Task requirements: Reproduce each of the rows below word for word, without changing anything.

>> Begin

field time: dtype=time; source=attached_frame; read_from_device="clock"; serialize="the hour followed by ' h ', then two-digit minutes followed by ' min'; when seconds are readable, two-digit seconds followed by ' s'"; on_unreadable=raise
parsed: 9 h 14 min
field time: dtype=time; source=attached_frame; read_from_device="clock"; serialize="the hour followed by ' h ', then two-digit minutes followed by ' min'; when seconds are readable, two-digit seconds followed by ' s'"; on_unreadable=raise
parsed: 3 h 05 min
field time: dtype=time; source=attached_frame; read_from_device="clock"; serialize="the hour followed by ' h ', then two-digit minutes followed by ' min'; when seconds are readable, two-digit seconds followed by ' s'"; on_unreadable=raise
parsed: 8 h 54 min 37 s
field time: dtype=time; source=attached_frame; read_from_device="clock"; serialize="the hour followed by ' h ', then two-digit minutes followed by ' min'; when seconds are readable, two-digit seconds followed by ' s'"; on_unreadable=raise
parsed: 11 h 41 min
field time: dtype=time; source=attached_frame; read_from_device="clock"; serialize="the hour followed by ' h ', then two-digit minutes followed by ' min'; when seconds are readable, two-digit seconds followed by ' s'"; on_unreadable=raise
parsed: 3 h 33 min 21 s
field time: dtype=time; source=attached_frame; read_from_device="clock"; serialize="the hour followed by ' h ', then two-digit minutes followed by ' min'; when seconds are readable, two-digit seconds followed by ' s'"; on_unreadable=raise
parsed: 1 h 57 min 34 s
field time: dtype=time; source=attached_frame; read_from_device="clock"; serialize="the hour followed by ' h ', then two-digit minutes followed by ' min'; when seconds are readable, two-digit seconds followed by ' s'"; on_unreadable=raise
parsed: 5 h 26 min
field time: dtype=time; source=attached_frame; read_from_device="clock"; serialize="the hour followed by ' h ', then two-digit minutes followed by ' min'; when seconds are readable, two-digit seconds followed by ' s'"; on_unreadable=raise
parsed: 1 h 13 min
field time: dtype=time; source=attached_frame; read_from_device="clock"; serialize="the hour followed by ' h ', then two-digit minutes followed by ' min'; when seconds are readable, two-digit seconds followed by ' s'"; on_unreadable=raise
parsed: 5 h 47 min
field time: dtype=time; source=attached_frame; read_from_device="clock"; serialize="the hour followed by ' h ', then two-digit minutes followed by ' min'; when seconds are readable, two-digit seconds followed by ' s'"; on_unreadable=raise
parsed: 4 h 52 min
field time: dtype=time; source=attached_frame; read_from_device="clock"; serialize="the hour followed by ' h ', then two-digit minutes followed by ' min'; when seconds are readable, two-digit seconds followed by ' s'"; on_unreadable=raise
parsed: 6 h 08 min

>> End

Answer to this problem:
field time: dtype=time; source=attached_frame; read_from_device="clock"; serialize="the hour followed by ' h ', then two-digit minutes followed by ' min'; when seconds are readable, two-digit seconds followed by ' s'"; on_unreadable=raise
parsed: 9 h 14 min
field time: dtype=time; source=attached_frame; read_from_device="clock"; serialize="the hour followed by ' h ', then two-digit minutes followed by ' min'; when seconds are readable, two-digit seconds followed by ' s'"; on_unreadable=raise
parsed: 3 h 05 min
field time: dtype=time; source=attached_frame; read_from_device="clock"; serialize="the hour followed by ' h ', then two-digit minutes followed by ' min'; when seconds are readable, two-digit seconds followed by ' s'"; on_unreadable=raise
parsed: 8 h 54 min 37 s
field time: dtype=time; source=attached_frame; read_from_device="clock"; serialize="the hour followed by ' h ', then two-digit minutes followed by ' min'; when seconds are readable, two-digit seconds followed by ' s'"; on_unreadable=raise
parsed: 11 h 41 min
field time: dtype=time; source=attached_frame; read_from_device="clock"; serialize="the hour followed by ' h ', then two-digit minutes followed by ' min'; when seconds are readable, two-digit seconds followed by ' s'"; on_unreadable=raise
parsed: 3 h 33 min 21 s
field time: dtype=time; source=attached_frame; read_from_device="clock"; serialize="the hour followed by ' h ', then two-digit minutes followed by ' min'; when seconds are readable, two-digit seconds followed by ' s'"; on_unreadable=raise
parsed: 1 h 57 min 34 s
field time: dtype=time; source=attached_frame; read_from_device="clock"; serialize="the hour followed by ' h ', then two-digit minutes followed by ' min'; when seconds are readable, two-digit seconds followed by ' s'"; on_unreadable=raise
parsed: 5 h 26 min
field time: dtype=time; source=attached_frame; read_from_device="clock"; serialize="the hour followed by ' h ', then two-digit minutes followed by ' min'; when seconds are readable, two-digit seconds followed by ' s'"; on_unreadable=raise
parsed: 1 h 13 min
field time: dtype=time; source=attached_frame; read_from_device="clock"; serialize="the hour followed by ' h ', then two-digit minutes followed by ' min'; when seconds are readable, two-digit seconds followed by ' s'"; on_unreadable=raise
parsed: 5 h 47 min
field time: dtype=time; source=attached_frame; read_from_device="clock"; serialize="the hour followed by ' h ', then two-digit minutes followed by ' min'; when seconds are readable, two-digit seconds followed by ' s'"; on_unreadable=raise
parsed: 4 h 52 min
field time: dtype=time; source=attached_frame; read_from_device="clock"; serialize="the hour followed by ' h ', then two-digit minutes followed by ' min'; when seconds are readable, two-digit seconds followed by ' s'"; on_unreadable=raise
parsed: 6 h 08 min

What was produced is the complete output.